Plenty of people were surprised to see him wearing shorts in the photos, but the hard truth is that denim jeans are no better. If you ride a Harley, they’ll protect the hairs on your legs from singeing off against the open engine, and for everyone else, the skin on your leg from blistering when you accidentally nudge it against the exhaust pipe, but crash protection? They’ll shred against asphalt within the first second of contact at speed.
Shorts or jeans, there’s really no difference, so live and let live. Or scrape off, more likely. Like some other Facebook commenters wrote, stop being such a Karen.
Running shoes, though? And the arches of his feet on the pegs? What’s with that?
I used to ride with just plain denim jeans, as you say. About 10 years ago I realized that I’d just been lucky up to that point, so I bought some relatively affordable kevlar-armoured jeans.

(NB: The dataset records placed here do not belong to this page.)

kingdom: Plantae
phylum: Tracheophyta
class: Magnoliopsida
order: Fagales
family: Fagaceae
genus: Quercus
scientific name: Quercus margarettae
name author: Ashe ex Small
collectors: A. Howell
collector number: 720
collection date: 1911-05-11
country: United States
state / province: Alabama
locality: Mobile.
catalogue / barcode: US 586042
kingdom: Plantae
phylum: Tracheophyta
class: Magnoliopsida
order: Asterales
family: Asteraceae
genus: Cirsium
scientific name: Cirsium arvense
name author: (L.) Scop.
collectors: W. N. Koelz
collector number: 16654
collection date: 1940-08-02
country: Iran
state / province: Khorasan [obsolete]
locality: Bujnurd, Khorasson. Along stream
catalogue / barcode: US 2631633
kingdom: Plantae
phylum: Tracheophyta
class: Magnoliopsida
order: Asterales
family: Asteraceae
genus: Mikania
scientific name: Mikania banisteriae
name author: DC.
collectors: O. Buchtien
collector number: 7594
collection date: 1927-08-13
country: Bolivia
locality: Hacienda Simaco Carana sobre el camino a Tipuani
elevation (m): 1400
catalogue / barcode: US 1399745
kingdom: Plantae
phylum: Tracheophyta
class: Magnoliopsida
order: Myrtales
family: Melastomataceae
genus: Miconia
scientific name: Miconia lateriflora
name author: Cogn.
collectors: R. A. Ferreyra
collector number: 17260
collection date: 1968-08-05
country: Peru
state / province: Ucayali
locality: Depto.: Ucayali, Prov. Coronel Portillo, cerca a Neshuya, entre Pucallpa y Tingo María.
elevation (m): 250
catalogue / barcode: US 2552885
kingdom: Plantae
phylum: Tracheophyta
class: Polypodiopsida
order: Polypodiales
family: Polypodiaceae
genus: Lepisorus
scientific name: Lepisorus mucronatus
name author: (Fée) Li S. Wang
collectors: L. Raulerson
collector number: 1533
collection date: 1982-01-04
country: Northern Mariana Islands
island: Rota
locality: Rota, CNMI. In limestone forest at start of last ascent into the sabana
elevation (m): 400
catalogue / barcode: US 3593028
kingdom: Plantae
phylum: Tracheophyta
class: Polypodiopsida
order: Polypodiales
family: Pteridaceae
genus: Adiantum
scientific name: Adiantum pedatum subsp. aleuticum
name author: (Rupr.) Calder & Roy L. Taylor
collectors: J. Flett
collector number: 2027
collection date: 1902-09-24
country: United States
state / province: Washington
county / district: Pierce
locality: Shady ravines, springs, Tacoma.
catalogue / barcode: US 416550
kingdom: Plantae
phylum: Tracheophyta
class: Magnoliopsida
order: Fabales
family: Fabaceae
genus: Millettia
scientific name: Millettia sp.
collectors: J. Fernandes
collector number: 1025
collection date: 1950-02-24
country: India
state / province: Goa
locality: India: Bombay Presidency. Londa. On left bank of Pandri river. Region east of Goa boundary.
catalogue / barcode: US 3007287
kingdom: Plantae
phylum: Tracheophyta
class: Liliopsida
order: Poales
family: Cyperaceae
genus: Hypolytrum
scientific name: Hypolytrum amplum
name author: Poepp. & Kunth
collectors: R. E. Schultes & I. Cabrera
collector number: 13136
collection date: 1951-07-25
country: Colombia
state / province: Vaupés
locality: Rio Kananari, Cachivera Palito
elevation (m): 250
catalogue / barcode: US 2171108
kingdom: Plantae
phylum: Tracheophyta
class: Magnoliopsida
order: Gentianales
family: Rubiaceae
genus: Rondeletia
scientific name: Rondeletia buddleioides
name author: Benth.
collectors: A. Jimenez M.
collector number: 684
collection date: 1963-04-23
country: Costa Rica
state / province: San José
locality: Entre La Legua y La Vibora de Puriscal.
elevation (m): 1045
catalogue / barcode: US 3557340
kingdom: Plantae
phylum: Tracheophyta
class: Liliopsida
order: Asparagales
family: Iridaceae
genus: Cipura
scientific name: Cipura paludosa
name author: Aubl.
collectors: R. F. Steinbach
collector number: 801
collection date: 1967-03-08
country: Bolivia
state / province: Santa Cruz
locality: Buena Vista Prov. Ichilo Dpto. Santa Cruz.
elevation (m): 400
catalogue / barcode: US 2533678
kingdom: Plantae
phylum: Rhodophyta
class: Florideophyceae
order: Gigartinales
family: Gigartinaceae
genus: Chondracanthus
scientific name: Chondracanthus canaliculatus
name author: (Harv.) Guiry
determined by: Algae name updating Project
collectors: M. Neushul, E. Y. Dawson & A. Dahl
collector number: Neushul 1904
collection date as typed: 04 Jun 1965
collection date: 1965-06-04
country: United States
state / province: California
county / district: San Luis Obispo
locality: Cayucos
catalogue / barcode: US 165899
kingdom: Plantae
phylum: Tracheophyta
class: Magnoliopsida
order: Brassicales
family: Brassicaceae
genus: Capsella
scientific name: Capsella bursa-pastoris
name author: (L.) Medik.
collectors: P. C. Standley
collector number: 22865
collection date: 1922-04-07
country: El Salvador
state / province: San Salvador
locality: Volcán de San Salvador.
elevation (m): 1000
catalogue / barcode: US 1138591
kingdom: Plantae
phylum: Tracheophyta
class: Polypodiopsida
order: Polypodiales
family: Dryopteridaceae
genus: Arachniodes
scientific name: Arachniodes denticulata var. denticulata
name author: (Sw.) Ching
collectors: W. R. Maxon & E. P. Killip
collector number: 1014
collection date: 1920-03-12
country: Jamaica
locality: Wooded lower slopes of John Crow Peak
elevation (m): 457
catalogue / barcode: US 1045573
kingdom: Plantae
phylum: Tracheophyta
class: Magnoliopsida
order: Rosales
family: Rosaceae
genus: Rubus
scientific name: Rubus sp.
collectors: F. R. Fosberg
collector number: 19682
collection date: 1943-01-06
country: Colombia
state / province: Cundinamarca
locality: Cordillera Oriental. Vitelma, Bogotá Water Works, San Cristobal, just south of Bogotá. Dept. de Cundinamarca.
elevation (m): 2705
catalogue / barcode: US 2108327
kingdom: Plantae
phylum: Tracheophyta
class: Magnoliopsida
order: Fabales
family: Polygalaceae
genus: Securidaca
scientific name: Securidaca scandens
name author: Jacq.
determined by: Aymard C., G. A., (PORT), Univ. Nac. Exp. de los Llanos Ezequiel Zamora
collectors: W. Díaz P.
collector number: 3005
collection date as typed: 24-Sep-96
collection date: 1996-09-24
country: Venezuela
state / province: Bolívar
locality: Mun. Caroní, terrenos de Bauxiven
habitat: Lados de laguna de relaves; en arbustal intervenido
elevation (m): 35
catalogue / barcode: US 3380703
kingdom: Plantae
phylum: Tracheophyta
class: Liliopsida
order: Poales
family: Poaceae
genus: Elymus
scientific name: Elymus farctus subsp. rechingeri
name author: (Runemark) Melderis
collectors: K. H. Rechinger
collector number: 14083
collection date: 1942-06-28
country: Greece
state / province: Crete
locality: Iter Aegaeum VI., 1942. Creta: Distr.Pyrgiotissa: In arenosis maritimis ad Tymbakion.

They’re great: not only do I feel I have more slide protection from the armour and kevlar, the padding helps to keep my knees a lot warmer when riding in cooler weather. I never ride with regular jeans now.
Riding in shorts just looks silly. Also, at least jeans protect me against sunburn and insect/gravel/etc hits.
But no, they don’t offer a lot of protection. Still better than nothing…
Mark, correct me if I am wrong, but you seem to be saying that since normal jeans are useless and anything more protective would be too hot, that shorts are, if not actually recommended, a reasonable solution. All’s I will say is I wish Mr. Maran luck as i do you in our jeans. I personally have not ventured out in anything other than armoured jeans in many a year. By the way, I am definitely curious. My Maran seems to be OK with heat to his core — usually the zone that produces the most heat and therefore needs the most cooling — but can’t stand it to his lower limbs. And his whole “I get too hot” argument is totally rubbished by the fact that he’s wearing sneakers. Anyone claiming they don’t wear motorcycle boots only cause they are too hot is plainly full of bull patooties. I’m not sure this idiot was the thing to hoist your petard on. Stay well.
Perhaps it’s a rarity but, after a fall on wet pavement at about 60kph my armoured jacket had a hole rubbed through the shoulder, leaving me with a loonie sized scar on my shoulder blade. My store bought black Jean’s were not damaged. Boots, gloves, and helmet were all scuffed up as you would expect. Can’t explain it, but will always wear pants.
In 1972 I was riding my brand new CT70 along a abandoned railway bed. A angry old man dug a trench 6’x4’x3′ deep across the trail. I know first hand what it’s like to fly through the air and land on railway ballast. From that day on I took riding gear more serious. To day its high vis ATGATT even just to the corner store.
Actually, you’re right if the balls of the feet are the part immediately behind the toes. I meant to say the arches. Thanks for noticing!
You’re supposed to ride with the balls of your feet on the pegs…. what’s your point there?